The new program will provide the education requirements needed to become a registered veterinary technician under the Alternate Route eligibility category of the California Veterinary Medical Board. Because of the five-year timeline for both educational and clinical experience required by the Veterinary Medical Board, it is highly recommended that applicants be currently employed as veterinary assistants before applying to the RVT program.
During the two-semester program, students will be led through a hands-on curriculum designed to enhance their working knowledge and technical skills. In addition to dental care, radiography, anesthesia and surgical assisting, students will learn more specific skills such as suturing techniques and applying casts and splints.
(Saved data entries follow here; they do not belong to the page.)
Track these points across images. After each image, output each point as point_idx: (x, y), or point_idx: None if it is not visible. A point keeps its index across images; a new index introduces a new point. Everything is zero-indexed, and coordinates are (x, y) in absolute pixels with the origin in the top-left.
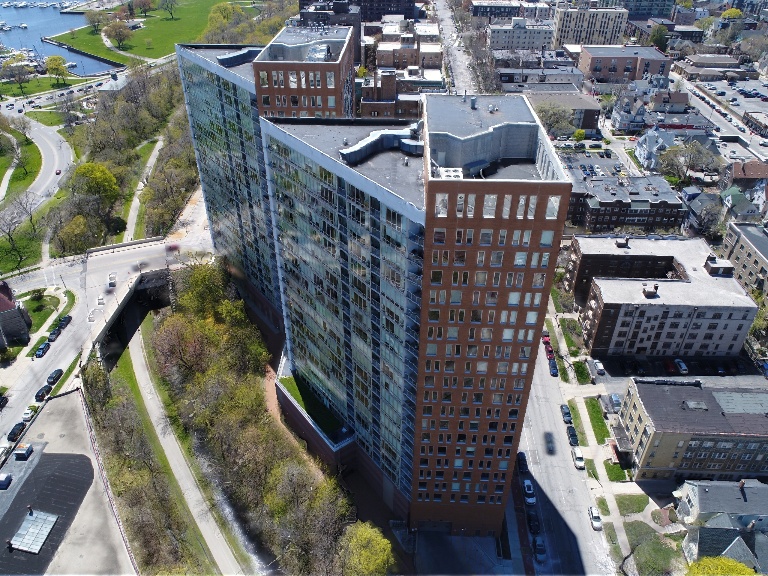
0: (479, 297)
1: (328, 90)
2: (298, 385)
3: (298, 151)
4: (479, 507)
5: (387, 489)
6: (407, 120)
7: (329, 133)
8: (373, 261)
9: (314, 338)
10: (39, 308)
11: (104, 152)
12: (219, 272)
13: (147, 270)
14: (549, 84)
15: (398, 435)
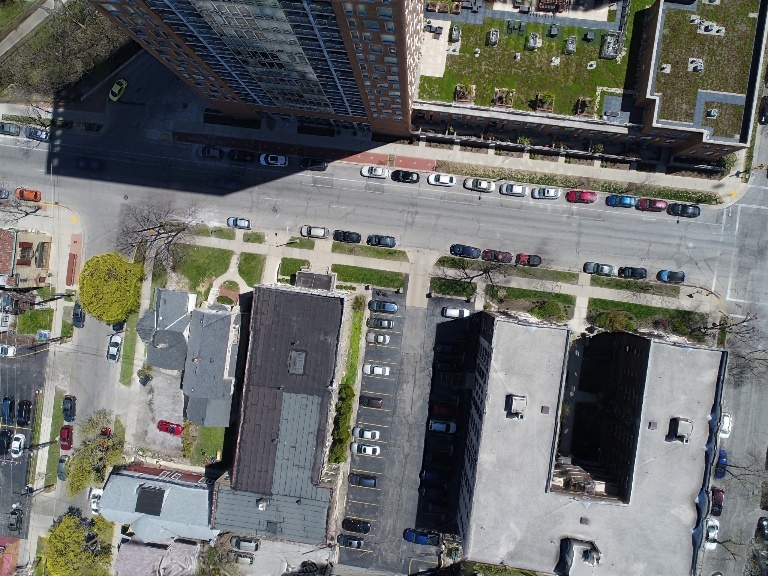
0: None
1: None
2: None
3: None
4: None
5: None
6: None
7: None
8: None
9: None
10: None
11: None
12: None
13: None
14: None
15: None
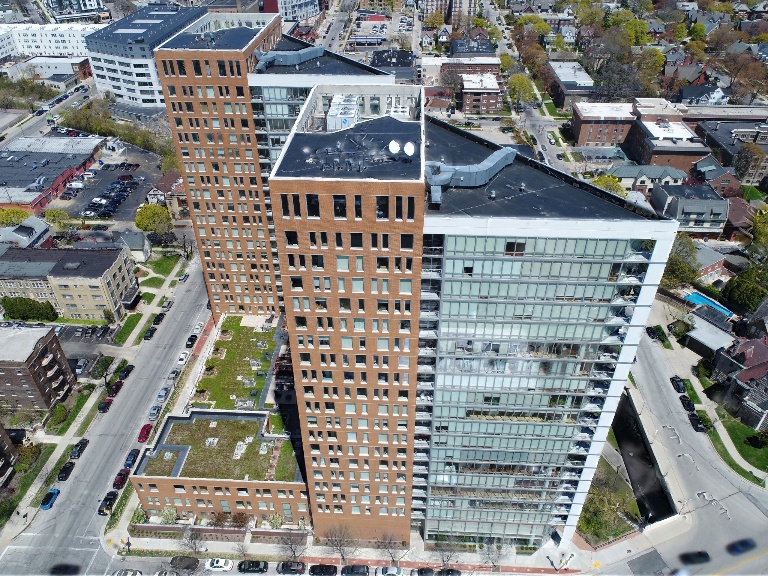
0: None
1: None
2: None
3: None
4: None
5: None
6: (261, 74)
7: (331, 73)
8: None
9: None
10: (756, 443)
11: None
12: None
13: (681, 534)
14: None
15: None
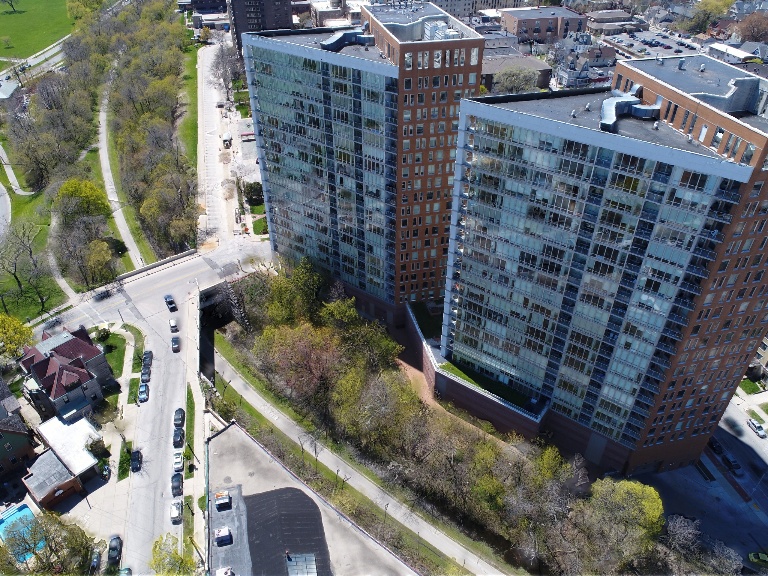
0: (766, 242)
1: (471, 67)
2: (461, 369)
3: (530, 129)
4: (691, 440)
5: (594, 446)
6: (599, 88)
7: (541, 108)
8: (638, 226)
9: (499, 317)
10: (107, 349)
11: (59, 168)
12: (311, 274)
13: (202, 287)
14: (491, 49)
15: (631, 390)
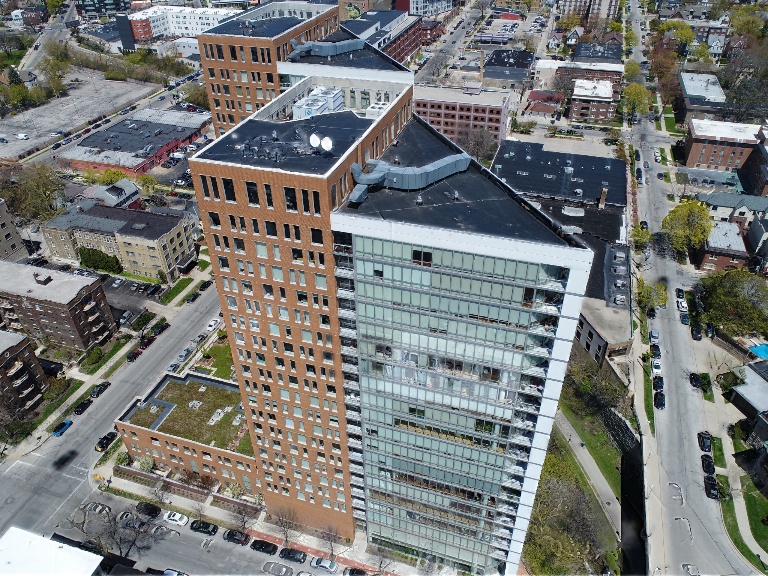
0: None
1: None
2: None
3: None
4: None
5: None
6: (289, 62)
7: (359, 66)
8: None
9: None
10: None
11: None
12: None
13: None
14: None
15: None
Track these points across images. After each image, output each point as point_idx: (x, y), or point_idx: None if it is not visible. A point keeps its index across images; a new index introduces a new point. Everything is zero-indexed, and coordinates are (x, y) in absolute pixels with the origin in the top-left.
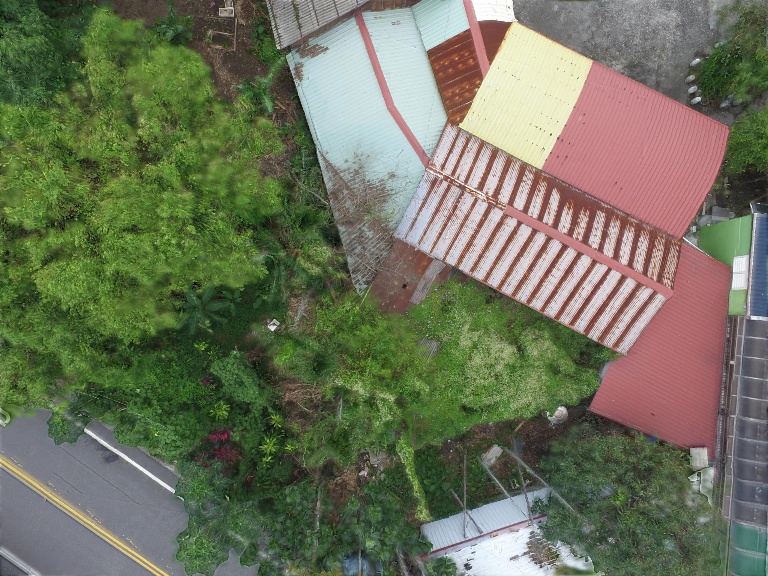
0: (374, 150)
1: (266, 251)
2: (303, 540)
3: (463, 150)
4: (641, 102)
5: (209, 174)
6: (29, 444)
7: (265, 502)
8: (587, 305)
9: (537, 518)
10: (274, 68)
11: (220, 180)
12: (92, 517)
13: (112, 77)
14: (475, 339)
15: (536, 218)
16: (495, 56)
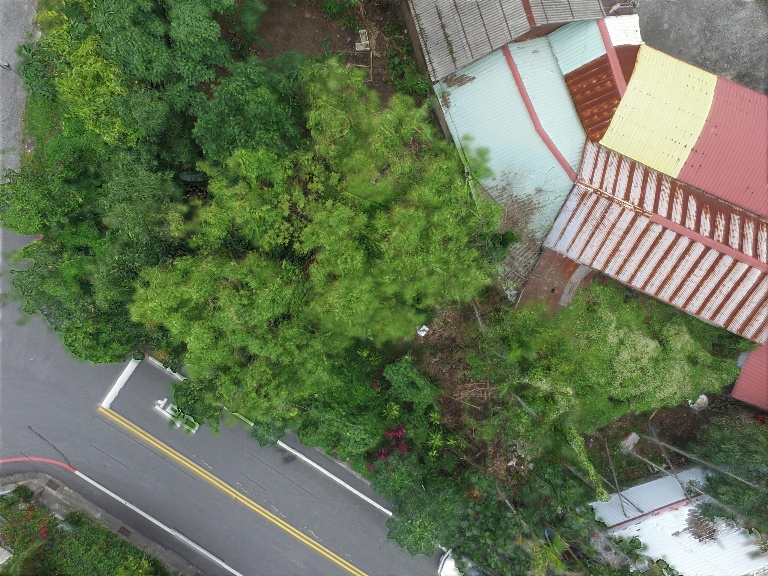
0: (522, 168)
1: (443, 265)
2: (495, 523)
3: (606, 164)
4: (766, 112)
5: None
6: (217, 448)
7: None
8: (727, 301)
9: (694, 497)
10: (409, 95)
11: None
12: (277, 512)
13: (343, 121)
14: (621, 336)
15: (679, 223)
16: (630, 77)
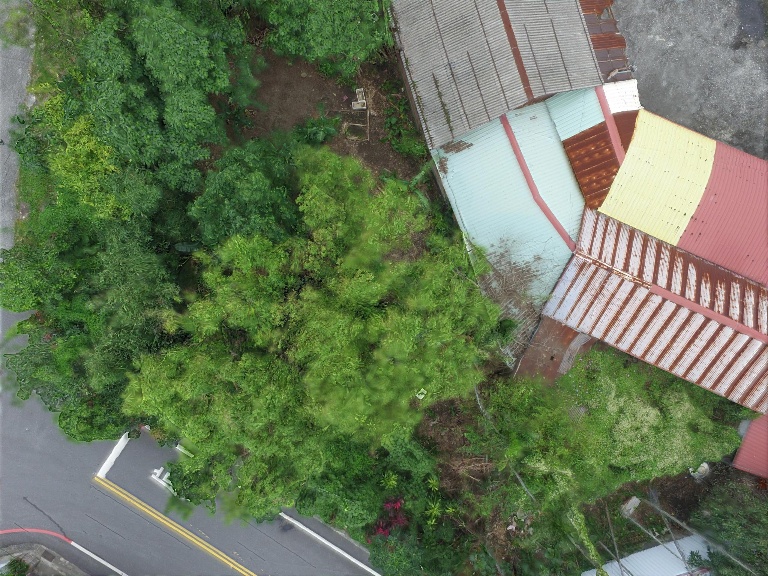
0: (520, 236)
1: (440, 340)
2: None
3: (605, 233)
4: (766, 179)
5: (353, 256)
6: (214, 517)
7: (430, 561)
8: (728, 370)
9: (695, 571)
10: (406, 155)
11: (364, 262)
12: None
13: (338, 213)
14: (621, 405)
15: (679, 294)
16: (629, 145)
“A veterinary technician has more education and hands-on training and can be entrusted with more responsibility,” Seidenberg explained. “The benefit to veterinarians is a more highly skilled staff and a more efficient practice.”
In addition to increased responsibility, registered veterinary technicians can expect a pay increase of up to 20 to 30 percent over a veterinary assistant, Seidenberg said. According to the Bureau of Labor Statistics 2010, there is an expected 52 percent growth rate in employment over the next 10 years for registered veterinary technicians.